Funny; I used to drive myself sick with anticipation for gigs. Now I've just got a kind of a "meh, here we go again" sense about them. OK, this one might be a bit different, as it's Lisa's debut, and also our first "proper muso" guitar *and* keyboard live lineup. But the sense of anticipation comes as much from other people's excitement as from mine own. And I'm not getting that right now. Will anyone even come? I fear our ILX following walked out the door with The Situation. (But that's another kettle of fish.)

In other things I am looking forward to, I have An Date on Saturday. For the first time in... well, I don't know and I don't want to think about how long.

It's not been doing a lot of wonders for my ego, being on a dating site. But as my bandmates have said, what else are you going to do? You just have to put yourself out there. I've had bites of interest from only three men - but then again, this site does seem to be predominantly female, and I never seem to turn up in searches that I (or my mates) run.

But quantity doesn't matter, does it? In dating, it's about quality. In fact, I'd rather have one good date with someone who comes across as interesting and articulate than a dozen dates with boring, interchangeable Normos (I like sport! And keeping fit! And I love television - I'm a bit of a movie buff! I've seen every Jerry Bruckheimer film ever! etc. etc.).

And then there's Teh F34r!!! - why would anyone actually want to go on a date with *me*? What's *wrong* with him? Then again, who knows, it depends on how you define "wrong" - I know *exactly* what is wrong with me, but then maybe, just for once, someone might be able to put up with my imperfections because they think the other things about me are interesting enough. So maybe, just maybe, it's the same way with him? That his imperfections might be the very things *I'd* like. Well, that's me being optimistic.
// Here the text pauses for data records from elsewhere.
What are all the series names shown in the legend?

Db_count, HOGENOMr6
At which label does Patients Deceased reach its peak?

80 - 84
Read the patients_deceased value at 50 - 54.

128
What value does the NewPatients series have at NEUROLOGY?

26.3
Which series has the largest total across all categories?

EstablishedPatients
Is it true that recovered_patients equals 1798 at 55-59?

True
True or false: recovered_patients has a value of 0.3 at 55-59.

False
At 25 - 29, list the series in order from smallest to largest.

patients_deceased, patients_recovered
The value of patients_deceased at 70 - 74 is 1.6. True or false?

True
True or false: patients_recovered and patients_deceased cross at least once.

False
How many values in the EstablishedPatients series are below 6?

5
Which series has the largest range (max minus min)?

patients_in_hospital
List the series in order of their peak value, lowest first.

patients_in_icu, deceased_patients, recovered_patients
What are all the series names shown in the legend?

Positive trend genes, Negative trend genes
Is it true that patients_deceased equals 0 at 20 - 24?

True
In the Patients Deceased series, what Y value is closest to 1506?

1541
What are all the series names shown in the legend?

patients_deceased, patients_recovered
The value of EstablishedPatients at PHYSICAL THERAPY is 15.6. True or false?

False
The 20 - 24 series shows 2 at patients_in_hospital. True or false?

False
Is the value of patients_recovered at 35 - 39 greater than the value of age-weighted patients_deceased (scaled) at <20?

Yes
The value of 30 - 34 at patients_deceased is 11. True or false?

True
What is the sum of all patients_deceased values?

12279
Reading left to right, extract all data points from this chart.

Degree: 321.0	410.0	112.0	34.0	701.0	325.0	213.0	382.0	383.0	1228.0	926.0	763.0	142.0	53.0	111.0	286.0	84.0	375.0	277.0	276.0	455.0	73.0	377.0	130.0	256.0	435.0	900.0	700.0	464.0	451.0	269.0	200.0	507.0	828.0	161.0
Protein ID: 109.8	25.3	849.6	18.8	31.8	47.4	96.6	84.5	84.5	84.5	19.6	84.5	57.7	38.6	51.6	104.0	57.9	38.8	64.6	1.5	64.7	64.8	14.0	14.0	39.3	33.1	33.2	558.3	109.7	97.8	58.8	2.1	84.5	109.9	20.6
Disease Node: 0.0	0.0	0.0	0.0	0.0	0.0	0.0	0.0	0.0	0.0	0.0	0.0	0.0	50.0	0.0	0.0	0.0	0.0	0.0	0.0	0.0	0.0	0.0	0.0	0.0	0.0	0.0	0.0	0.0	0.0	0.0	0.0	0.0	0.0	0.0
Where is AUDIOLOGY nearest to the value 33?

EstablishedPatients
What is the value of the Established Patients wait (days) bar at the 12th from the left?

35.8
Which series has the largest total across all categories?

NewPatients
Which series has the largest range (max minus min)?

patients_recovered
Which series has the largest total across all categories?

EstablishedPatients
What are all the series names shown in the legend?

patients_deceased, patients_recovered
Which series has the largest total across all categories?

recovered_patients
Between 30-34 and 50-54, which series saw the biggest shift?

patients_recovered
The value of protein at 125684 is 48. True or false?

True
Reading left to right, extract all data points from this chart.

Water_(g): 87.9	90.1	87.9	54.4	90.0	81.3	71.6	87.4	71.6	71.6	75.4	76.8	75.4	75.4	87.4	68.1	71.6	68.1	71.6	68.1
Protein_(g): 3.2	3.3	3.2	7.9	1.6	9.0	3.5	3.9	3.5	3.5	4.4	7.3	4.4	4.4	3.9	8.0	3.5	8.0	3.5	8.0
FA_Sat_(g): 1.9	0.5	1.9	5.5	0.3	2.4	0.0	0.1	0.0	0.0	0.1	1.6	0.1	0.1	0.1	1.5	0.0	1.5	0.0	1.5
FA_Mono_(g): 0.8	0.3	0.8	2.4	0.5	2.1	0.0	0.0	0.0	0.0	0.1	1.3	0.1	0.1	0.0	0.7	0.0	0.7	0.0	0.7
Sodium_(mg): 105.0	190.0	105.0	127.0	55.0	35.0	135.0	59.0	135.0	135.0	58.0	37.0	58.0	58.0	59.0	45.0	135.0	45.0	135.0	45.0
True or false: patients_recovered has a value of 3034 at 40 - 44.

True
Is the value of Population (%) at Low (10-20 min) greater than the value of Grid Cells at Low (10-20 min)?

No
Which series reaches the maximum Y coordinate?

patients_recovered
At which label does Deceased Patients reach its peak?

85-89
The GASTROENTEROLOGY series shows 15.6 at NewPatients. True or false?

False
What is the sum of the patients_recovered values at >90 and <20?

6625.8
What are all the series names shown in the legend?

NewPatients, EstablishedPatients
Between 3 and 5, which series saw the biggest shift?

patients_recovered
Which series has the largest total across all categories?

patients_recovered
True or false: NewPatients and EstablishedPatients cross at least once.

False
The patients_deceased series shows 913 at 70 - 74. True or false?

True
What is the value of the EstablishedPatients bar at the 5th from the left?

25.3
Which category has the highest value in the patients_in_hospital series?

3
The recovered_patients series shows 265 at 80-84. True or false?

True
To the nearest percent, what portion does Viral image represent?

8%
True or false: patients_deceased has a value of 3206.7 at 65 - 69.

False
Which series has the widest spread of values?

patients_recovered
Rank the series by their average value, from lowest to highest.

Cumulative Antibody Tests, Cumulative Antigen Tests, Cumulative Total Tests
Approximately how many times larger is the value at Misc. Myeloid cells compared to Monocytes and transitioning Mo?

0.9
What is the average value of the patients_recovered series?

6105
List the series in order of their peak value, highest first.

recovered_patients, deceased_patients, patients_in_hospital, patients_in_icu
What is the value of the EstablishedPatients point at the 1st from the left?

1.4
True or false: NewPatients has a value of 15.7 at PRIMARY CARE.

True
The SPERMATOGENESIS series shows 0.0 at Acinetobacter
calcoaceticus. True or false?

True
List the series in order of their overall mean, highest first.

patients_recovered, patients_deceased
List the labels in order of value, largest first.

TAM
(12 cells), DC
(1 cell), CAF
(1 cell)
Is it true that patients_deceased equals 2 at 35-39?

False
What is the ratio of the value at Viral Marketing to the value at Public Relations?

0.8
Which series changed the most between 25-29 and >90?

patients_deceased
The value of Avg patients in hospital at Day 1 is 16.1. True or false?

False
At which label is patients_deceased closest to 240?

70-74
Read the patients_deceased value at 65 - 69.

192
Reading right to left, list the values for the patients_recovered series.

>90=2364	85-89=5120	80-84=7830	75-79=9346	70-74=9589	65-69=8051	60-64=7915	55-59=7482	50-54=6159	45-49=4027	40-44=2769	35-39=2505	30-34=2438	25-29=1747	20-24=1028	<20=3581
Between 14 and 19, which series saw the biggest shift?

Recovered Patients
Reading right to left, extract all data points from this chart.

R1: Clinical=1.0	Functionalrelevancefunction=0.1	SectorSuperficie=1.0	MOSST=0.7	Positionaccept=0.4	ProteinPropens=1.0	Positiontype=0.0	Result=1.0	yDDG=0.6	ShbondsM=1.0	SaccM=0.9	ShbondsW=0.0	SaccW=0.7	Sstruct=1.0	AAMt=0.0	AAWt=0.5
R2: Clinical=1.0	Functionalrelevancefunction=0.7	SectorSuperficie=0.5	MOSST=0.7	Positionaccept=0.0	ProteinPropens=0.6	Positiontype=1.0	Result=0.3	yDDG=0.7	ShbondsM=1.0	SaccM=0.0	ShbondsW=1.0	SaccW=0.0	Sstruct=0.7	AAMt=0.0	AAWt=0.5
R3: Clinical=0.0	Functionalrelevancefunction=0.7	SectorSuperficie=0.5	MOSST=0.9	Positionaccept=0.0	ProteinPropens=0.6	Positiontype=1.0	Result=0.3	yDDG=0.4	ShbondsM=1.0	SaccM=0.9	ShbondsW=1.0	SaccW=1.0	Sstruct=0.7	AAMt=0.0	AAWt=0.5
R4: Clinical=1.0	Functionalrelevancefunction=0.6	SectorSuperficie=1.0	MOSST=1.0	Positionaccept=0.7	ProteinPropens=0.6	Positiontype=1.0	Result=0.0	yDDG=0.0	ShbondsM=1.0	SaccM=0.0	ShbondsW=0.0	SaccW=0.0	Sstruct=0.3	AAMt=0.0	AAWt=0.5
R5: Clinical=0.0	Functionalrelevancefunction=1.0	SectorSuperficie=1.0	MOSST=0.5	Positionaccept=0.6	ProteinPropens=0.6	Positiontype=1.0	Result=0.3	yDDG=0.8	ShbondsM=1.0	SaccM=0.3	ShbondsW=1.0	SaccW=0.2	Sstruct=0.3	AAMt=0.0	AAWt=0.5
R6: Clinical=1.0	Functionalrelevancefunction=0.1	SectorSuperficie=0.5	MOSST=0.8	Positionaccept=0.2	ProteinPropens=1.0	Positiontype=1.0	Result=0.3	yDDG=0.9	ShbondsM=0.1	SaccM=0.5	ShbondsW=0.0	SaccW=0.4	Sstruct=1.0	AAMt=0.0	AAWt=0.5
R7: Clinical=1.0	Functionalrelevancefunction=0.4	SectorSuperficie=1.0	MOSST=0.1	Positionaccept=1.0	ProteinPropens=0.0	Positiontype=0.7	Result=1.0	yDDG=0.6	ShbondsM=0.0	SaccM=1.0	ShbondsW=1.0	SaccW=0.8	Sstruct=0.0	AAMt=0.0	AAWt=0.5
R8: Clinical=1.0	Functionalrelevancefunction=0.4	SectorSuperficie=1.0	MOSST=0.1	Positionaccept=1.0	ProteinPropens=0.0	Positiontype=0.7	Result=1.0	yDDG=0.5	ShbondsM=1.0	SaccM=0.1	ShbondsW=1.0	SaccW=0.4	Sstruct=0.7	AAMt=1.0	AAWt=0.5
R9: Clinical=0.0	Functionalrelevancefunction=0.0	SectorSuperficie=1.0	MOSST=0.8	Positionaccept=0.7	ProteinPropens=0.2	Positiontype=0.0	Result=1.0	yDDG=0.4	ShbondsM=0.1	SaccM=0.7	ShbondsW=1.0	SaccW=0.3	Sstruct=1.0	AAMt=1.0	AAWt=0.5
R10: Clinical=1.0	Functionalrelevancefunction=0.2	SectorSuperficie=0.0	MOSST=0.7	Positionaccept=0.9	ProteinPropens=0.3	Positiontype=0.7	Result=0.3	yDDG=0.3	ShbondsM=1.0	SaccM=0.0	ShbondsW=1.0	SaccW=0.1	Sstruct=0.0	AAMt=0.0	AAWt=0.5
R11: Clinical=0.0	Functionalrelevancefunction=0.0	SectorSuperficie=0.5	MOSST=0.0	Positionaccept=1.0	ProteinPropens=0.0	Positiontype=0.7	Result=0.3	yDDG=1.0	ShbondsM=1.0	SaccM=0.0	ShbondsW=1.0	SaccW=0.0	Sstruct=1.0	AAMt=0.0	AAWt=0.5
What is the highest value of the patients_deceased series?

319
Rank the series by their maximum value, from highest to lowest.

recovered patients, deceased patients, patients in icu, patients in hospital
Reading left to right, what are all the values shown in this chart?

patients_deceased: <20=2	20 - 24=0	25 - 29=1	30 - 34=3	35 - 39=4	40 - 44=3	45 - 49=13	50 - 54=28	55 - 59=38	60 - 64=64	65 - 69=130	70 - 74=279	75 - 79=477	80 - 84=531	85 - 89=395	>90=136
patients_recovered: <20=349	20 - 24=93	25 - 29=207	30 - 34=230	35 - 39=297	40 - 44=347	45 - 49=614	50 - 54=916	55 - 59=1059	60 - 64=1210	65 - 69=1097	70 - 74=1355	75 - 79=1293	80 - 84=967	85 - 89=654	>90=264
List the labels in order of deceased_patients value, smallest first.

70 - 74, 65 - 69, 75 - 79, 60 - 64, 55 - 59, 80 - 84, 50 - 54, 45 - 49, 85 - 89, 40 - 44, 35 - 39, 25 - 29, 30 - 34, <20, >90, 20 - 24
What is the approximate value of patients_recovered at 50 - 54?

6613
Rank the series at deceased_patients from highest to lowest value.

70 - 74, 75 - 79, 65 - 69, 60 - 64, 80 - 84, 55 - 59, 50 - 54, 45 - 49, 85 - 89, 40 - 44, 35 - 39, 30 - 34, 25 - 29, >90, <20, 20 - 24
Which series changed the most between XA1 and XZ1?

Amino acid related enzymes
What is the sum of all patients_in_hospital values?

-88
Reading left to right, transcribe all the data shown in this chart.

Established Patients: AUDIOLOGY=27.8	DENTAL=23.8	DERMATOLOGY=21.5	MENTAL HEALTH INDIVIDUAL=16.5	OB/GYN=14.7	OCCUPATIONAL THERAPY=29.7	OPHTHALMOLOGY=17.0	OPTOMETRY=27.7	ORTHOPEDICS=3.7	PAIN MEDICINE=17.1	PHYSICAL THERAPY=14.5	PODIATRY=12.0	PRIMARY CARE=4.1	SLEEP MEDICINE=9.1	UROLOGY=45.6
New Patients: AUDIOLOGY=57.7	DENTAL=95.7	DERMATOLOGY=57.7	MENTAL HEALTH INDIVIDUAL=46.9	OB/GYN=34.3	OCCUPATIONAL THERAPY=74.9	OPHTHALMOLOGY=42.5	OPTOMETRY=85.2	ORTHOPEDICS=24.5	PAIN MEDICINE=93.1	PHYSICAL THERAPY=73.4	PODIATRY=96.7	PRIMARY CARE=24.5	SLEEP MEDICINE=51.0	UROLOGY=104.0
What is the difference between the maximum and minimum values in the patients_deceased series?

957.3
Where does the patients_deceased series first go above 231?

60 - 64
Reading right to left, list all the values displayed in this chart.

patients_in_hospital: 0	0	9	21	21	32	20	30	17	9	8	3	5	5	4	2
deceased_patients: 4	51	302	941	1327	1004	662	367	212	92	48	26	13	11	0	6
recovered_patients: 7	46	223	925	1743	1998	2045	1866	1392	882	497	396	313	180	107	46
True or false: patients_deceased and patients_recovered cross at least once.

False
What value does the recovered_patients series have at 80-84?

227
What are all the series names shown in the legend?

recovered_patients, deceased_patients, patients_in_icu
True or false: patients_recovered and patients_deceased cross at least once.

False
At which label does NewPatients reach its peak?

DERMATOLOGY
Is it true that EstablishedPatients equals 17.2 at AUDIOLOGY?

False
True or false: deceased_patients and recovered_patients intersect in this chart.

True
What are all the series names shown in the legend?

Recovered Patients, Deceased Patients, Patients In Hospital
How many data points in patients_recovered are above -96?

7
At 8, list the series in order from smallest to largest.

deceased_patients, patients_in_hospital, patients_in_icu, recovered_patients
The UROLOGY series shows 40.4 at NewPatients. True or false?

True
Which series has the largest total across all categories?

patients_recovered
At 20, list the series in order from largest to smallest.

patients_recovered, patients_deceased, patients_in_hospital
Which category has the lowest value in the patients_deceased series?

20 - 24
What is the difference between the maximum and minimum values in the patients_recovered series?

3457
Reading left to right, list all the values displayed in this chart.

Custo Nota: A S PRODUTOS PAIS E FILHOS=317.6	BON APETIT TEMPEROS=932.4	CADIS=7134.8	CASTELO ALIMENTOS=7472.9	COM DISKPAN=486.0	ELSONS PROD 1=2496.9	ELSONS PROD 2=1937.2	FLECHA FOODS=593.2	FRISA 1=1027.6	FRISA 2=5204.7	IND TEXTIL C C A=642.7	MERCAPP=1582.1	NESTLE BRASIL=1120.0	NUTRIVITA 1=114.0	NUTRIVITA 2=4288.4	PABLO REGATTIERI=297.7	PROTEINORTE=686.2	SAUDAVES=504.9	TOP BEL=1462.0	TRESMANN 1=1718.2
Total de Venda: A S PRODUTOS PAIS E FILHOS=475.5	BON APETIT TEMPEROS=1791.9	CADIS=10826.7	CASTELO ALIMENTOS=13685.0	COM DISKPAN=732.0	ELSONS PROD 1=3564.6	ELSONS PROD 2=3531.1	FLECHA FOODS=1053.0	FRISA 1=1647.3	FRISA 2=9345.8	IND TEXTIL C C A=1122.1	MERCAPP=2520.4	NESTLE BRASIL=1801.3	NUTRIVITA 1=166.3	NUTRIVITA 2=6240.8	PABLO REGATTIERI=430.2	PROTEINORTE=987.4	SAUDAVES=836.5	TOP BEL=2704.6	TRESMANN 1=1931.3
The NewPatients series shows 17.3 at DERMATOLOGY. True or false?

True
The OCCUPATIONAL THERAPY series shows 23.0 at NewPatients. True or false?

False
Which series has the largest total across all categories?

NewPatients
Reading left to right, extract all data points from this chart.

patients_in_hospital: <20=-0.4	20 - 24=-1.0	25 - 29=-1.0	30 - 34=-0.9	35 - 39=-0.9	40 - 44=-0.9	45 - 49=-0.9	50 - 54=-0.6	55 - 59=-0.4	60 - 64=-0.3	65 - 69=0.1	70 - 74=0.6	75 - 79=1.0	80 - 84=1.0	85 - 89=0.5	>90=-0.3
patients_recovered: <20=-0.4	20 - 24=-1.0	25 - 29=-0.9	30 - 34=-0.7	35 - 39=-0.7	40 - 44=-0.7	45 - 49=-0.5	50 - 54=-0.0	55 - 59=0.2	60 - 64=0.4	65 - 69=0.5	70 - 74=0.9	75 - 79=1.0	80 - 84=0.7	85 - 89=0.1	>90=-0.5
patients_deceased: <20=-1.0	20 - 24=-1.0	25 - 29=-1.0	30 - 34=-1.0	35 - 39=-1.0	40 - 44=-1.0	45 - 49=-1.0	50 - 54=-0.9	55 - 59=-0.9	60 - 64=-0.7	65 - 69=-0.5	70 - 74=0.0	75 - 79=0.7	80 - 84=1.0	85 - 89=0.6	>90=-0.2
Our email conversations have been great, but you can never judge chemistry by interweb interactions. And who knows, he might have dodgy views on religion or politics or Class that might make all the intellectual stuff null and valid. (I cannot quite figure out if this is shallow or not. But those things - religion, politics, Class - are, in the UK, the things that comprise one's Culture. Cross cultural relationships are always difficult, they require more understanding and acceptance than I may actually have. Then again, I've been a Resident Alien for so long, who knows if *anyone* shares my particular Culture.)

Oh, the fear, the fear. But he's intelligent, he's quick, he shows the requisite amounts of curiosity and love-of-debate, and, well, he seems quite... *decent*. Like he knows how to treat a person with respect and consideration. That's worth a lot.

Anyway, we shall see, on all these things.